If QoL data were regarded as insufficient, this resulted in a temporal limitation of the G-BA’s decision on additional benefit (eribulin, ocriplasmin, pertuzumab).

Discussion

From our analysis of EBAs conducted within the first 4 years after introduction of the AMNOG, it became apparent that there are quite rigorous requirements for the assessment, analysis, and presentation of QoL data. The IQWiG’s methodological standards have often been criticized as being too rigid [20, 21], a point that was also discussed in the oral hearings (critique by pharmaceutical manufacturer: abiraterone acetate; critique by patient representative of the G-BA: pertuzumab). The fact that strict standards are also applied to QoL—a subjective and relatively new outcome—seems to reflect an appreciation of QoL equivalent to the appreciation of more traditional outcomes.
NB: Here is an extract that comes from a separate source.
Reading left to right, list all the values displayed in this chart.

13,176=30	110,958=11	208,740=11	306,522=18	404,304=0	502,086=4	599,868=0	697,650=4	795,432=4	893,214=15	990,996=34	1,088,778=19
By contrast, QoL data were not included in 23 out of 91 benefit dossiers. In only five benefit dossiers, the G-BA stated an added benefit regarding QoL. The reason for this discrepancy is probably that clinical trials, forming the basis of benefit dossiers, take years to plan and conduct and thus had been designed in pre-AMNOG times where QoL played a minor role. Moreover, the G-BA did not explicitly define QoL, which resulted in different understandings of QoL. Manufacturers often had a wider understanding of QoL than the IQWiG or G-BA. As a consequence, there is often a lack of QoL data for benefit assessment [22].
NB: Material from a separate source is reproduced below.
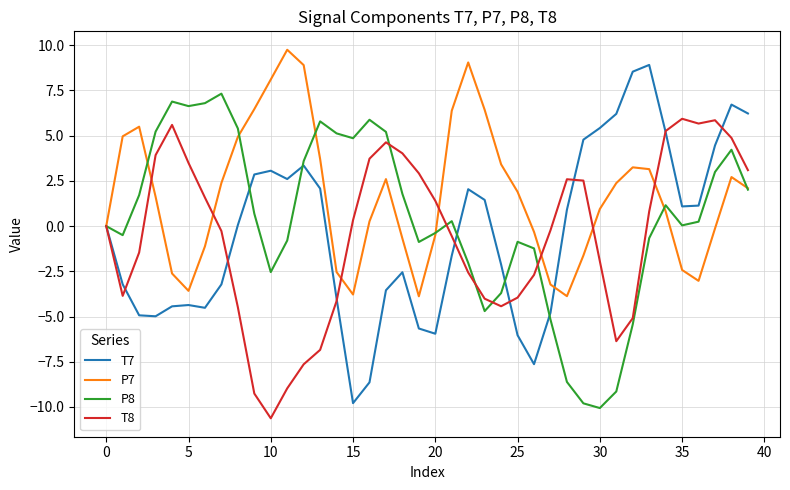

Which series has the largest total across all categories?

P7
When QoL data were included in the dossiers, they often were not accepted as evidence for added benefit for methodological reasons. Reliable QoL assessment can be perceived as methodologically challenging [23] and it may not have been possible for manufacturers to anticipate the IQWiG’s and G-BA’s expectations regarding QoL evidence. The requirements identified on the basis of the first 91 benefit evaluations go far beyond what is specified in the SGB V §35a, the corresponding regulation (AM-NutzenV), the G-BA’s rules of procedures, and the IQWiG’s General Methods paper. This applies, for example, to the definition of QoL (and hence the instruments accepted for measuring it) and to the methods accepted for questionnaire and MID validation.
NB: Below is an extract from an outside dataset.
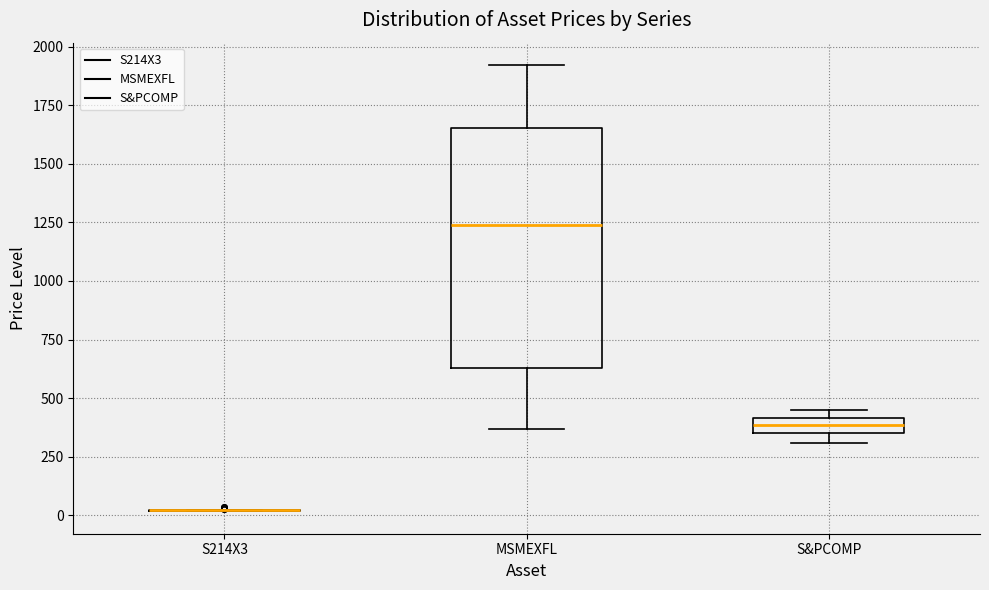

Comparing the boxes themselves (not the whiskers), which one is the tallest?

MSMEXFL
QoL in the EBA has been the subject of previous studies. On the basis of 43 completed EBAs, Klose et al. [22] described the role of QoL in an unsystematic review. They highlight, for example, that validated measures and response criteria need to be used. Other unsystematic reviews on the EBA did not focus on QoL, but found that QoL data were only partly included in EBAs [4], possibly due to methodological challenges in measuring this outcome reliably [23]. However, to our knowledge, our study has been the first to use a systematic qualitative approach to analyze the EBA in Germany.

A different, complementary approach was taken by Fischer and Stargardt [3] who analyzed inputs and outputs of EBAs quantitatively. They found that there was no statistically significant association between the inclusion of QoL data in benefit dossiers and the G-BA’s rating decision. Our qualitative approach showed that this may in part be explained by non-compliance with the various methodological requirements found in our analysis, so that in most cases, the mere inclusion of QoL data in the dossier did not lead to a positive evaluation of QoL benefit. In addition, many EBAs did include QoL outcomes, but there were no statistically or clinically significant effects.

The methodological requirements of QoL assessment we found are based on individual benefit evaluations, implying that changes in the IQWiG’s and G-BA’s decision-making in future EBAs are certainly possible, as has been the case in the past with the EQ-5D index not being accepted anymore as a QoL endpoint. However, our study did show that various, and often recurring, standards have been applied in the past. Compliance with these requirements when compiling a benefit dossier—and, ideally, when designing, conducting, and analyzing clinical trials—will improve the chances of a positive evaluation in the early assessment of benefit.